Latitude: 40°02.9380"N • Longitude: 69°02.2820"W

Dispatch by Heather Holberger, HARBOR BRANCH Oceanographic Institution

The R/V SEWARD JOHNSON encountered rough seas again on its way to Hydrographer Canyon. Just before lunch, we had a customary safety session on how to done the survival suits, where the life rafts are, and what to do for the different alarms. During the briefing on the O1 deck, two sunfish were spotted warming themselves in the chilly surface water. After the safety lesson, we continued outfitting the sub for its excursion into the deep blue sea.

Outfitting the JOHNSON-SEA-LINK (JSL) manned submersible involves first checking all the samplers to make sure they work properly and do not leak. Then we dressed the sub, equipping the vehicle with 8 detritus samplers and 24 'critter gitters.' While sub preparations were ongoing, a school of pilot whales was seen off the port stern. After the sub went down, the whales circled the ship, checked us out and then headed off on their own business.

The first dive of the trip, and the sub's 3264th, began at 2:15 PM. Excitement fills the air as the sub crew, Phil Santos and Hugo Morrero, and the scientific party, Dr. Marsh Youngbluth and Brandy Ninesling, climb into the sub. Everybody is out on deck, watching as the sub is lifted into the air and gently placed in the water. We wait to watch it descend, breath a sigh of satisfaction, then head back to the labs or the lounge.

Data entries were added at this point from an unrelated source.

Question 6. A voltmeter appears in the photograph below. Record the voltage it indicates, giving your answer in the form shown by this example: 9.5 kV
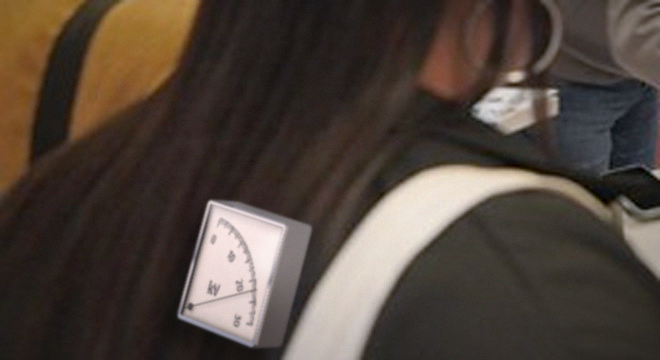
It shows 22.5 kV
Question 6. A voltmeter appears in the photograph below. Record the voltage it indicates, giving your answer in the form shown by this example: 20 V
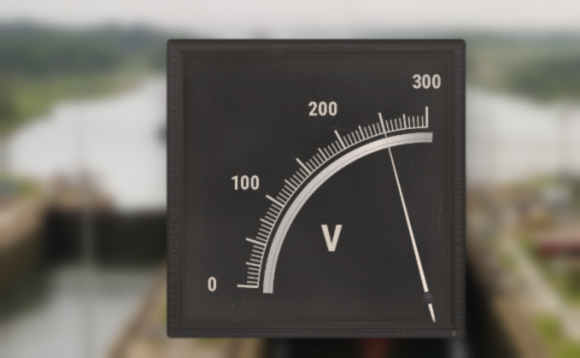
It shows 250 V
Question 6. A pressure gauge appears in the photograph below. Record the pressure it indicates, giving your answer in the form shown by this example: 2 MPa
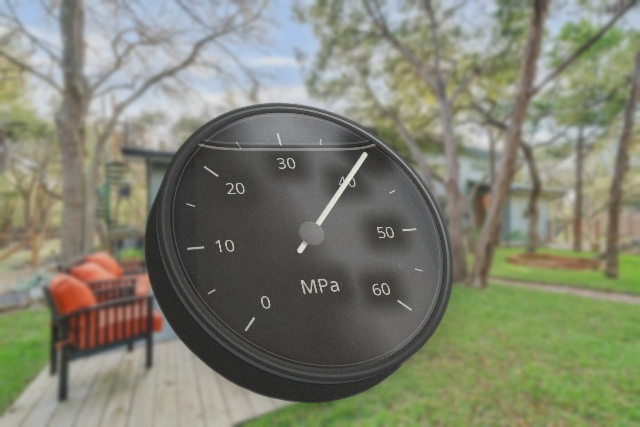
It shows 40 MPa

During the descent, the sub was met by millions of amphipods. Other transparent and bioluminescent organisms were attracted to the sub's lights such as snipe eels and ghostly gempylid fishes that hovered vertically. Around 2800 feet deep, sub pilot Phil Santos maneuvered the sub to catch a creamy squid, a red octopus, a pink ctenophore, an orange ctenophore, and four diaphonous siphonophores. On the way up, all the lights on the sub were turned off so an awesome bioluminescent light show could be seen.

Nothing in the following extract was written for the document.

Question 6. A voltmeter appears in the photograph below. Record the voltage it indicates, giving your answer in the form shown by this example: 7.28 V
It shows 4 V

Once the sub arrived on board, the samplers containing specimens were placed in the cold room for further observation. At 9 PM, the sub went down again into Hydrographer Canyon and came back up around 1 am with most of the 32 samplers filled with deep water animals. A long night followed as we picked out gastrozooids from the preserved samples of siphonophore colonies. Dr. Marsh Youngbluth and Dr. Chuck Jacoby dissected the stomachs and learned that the colonies had fed exclusively on small calanoid copepods.